**Work request 1**.
Answer these questions from the Greenland ice-sheet project text, one line each:
(a) Over three decades, by how much has the Greenland Ice Sheet's contribution to sea-level rise grown?
(b) What did the IPCC conclude increased surface melt has not led to?
(c) Instead of melt rates, what does the text say sets basal slipperiness?
**Work request 2**.
Continue the Greenland ice-sheet project description from where it stops.

--- Text provided Enclosed Below ---

| Project Detail |
Over just three decades, the Greenland Ice Sheet contribution to sea-level rise has grown six-fold. Increased basal slipperiness from increased surface melt was initially proposed as a key mechanism reinforcing ice loss, but a wealth of studies deconstructed this idea, leading the Intergovernmental Panel on Climate Change (IPCC) to conclude that increased surface melt “has not led to sustained increases in glacier flux”. Last year, however, my group re-established meltwater as a primary mechanism driving ice dynamics, albeit in a different manner than previously envisioned. Basal slipperiness is not set by melt rates but by ice-sheet morphology, which drives low slipperiness in steep and fast glaciers that terminate into the ocean, and high slipperiness in gentle and slow glaciers that terminate on land. As a result, a previously unforeseen meltwater-ice dynamics feedback potentially drives a higher than anticipated mass loss as glaciers transition from marine- to land-terminating in the future.

--- End of Enclosed Text provided ---
--- Given data Enclosed Below ---

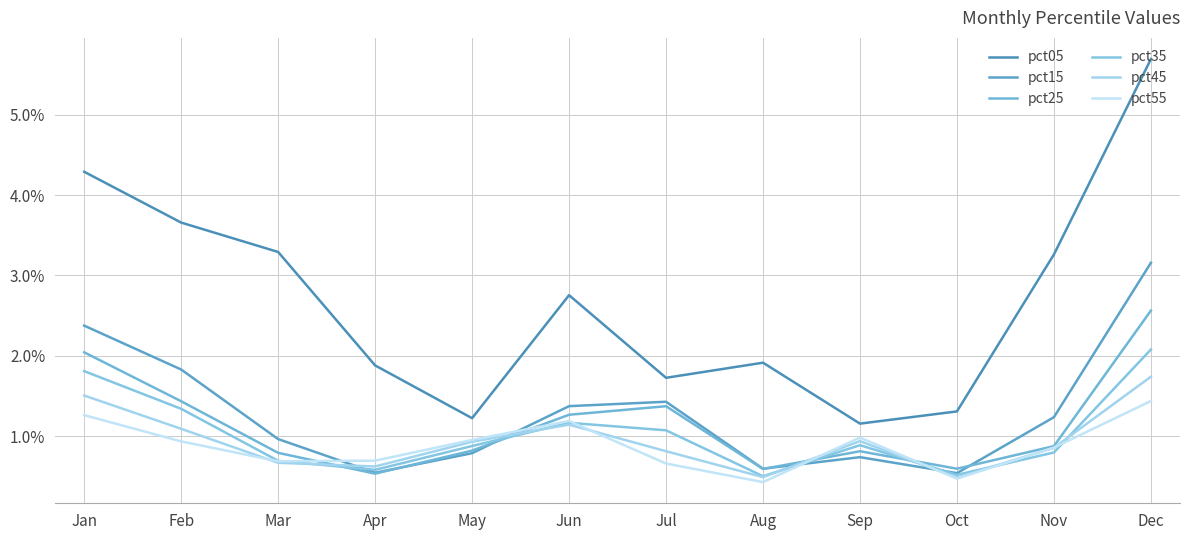

Between Jul and Aug, which series saw the biggest shift?

pct15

--- End of Enclosed Given data ---

**Task response 1**.
(a) It has grown six-fold.
(b) Sustained increases in glacier flux.
(c) Ice-sheet morphology.

**Task response 2**.
In this project, I plan to REASSESS the control of surface meltwater on ice loss from the changed paradigm that glacier morphology rather than melt rates controls its impact.
(AIM1) will probe the mechanisms responsible for the morphology control on basal slipperiness by overcoming long-lasting observational challenges through an innovative seismologically- and geodetically-based monitoring scheme exporting recently established proofs of concept for the first time to Greenland.
(AIM2) will predict the control of meltwater on ice-sheet evolution from incorporating the new observational insights from AIM1 into a hierarchy of small-scale physical to large-scale parametrized models.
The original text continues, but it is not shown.